START Material to process

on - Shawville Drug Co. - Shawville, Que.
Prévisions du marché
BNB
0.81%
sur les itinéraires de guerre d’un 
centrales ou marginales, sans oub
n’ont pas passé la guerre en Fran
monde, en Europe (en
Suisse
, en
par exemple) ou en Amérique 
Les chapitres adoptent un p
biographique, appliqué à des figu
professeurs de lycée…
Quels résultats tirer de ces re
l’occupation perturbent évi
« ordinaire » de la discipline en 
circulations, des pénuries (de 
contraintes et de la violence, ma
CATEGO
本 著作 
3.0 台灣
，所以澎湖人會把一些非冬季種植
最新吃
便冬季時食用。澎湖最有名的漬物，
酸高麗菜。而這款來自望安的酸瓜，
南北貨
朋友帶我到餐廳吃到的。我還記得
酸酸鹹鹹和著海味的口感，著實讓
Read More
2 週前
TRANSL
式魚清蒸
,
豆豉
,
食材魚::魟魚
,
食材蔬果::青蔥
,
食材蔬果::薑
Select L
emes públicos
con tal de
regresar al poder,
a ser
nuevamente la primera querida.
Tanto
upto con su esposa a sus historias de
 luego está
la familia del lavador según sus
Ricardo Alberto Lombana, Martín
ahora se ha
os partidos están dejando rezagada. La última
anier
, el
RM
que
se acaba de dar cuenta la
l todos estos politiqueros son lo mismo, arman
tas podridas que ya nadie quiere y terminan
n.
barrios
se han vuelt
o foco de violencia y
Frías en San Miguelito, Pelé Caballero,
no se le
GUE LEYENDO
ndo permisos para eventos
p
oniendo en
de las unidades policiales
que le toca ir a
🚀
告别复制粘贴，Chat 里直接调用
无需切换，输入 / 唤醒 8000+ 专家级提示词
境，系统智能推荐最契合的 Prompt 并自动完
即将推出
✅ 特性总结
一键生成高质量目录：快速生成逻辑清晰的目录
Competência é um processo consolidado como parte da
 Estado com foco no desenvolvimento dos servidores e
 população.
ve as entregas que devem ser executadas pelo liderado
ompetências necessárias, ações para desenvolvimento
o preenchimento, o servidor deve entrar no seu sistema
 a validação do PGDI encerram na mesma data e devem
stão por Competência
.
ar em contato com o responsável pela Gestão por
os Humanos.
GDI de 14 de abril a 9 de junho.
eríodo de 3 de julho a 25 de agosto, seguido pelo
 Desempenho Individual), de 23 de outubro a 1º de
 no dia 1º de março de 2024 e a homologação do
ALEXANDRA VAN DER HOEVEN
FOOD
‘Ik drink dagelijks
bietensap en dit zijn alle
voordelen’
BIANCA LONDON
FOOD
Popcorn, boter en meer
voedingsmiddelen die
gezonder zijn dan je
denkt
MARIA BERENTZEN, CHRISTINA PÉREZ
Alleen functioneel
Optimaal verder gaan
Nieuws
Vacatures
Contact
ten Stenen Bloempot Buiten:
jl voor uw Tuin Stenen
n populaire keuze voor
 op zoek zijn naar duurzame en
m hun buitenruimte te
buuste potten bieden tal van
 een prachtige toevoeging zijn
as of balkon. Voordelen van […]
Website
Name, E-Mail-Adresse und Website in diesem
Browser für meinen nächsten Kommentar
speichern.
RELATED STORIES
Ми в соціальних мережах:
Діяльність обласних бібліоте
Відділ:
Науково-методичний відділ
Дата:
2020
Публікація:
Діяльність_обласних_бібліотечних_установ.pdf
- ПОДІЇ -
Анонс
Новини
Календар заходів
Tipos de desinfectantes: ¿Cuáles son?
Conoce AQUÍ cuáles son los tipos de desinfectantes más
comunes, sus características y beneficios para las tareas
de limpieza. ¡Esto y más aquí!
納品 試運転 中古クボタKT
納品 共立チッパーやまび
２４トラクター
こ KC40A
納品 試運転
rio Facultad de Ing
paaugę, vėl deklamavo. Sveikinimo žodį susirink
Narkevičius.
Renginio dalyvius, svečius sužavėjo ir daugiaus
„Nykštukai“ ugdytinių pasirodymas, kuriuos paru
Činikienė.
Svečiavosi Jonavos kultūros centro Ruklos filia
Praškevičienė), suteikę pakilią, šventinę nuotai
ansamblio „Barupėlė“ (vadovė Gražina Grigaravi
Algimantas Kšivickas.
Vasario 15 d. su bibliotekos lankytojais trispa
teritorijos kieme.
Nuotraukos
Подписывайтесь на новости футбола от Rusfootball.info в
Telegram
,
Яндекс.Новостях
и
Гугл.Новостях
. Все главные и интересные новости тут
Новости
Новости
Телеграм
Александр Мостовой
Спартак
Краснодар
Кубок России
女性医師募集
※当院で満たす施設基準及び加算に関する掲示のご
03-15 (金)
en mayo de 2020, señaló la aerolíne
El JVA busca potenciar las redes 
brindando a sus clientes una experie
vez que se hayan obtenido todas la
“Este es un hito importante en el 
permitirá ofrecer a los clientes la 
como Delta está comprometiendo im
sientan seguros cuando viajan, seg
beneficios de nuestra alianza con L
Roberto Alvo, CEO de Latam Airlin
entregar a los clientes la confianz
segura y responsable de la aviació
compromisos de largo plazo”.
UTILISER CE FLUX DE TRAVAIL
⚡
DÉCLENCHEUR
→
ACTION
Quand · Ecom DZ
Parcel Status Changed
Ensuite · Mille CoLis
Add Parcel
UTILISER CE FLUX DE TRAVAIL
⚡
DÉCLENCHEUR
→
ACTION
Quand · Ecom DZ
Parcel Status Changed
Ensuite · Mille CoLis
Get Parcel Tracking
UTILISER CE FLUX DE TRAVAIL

END Material to process

== Your goal ==
Return the line that contains "importante en el" along with every line after it through the end of the entries, exactly, adding nothing.

== Final answer ==
“Este es un hito importante en el 
permitirá ofrecer a los clientes la 
como Delta está comprometiendo im
sientan seguros cuando viajan, seg
beneficios de nuestra alianza con L
Roberto Alvo, CEO de Latam Airlin
entregar a los clientes la confianz
segura y responsable de la aviació
compromisos de largo plazo”.
UTILISER CE FLUX DE TRAVAIL
⚡
DÉCLENCHEUR
→
ACTION
Quand · Ecom DZ
Parcel Status Changed
Ensuite · Mille CoLis
Add Parcel
UTILISER CE FLUX DE TRAVAIL
⚡
DÉCLENCHEUR
→
ACTION
Quand · Ecom DZ
Parcel Status Changed
Ensuite · Mille CoLis
Get Parcel Tracking
UTILISER CE FLUX DE TRAVAIL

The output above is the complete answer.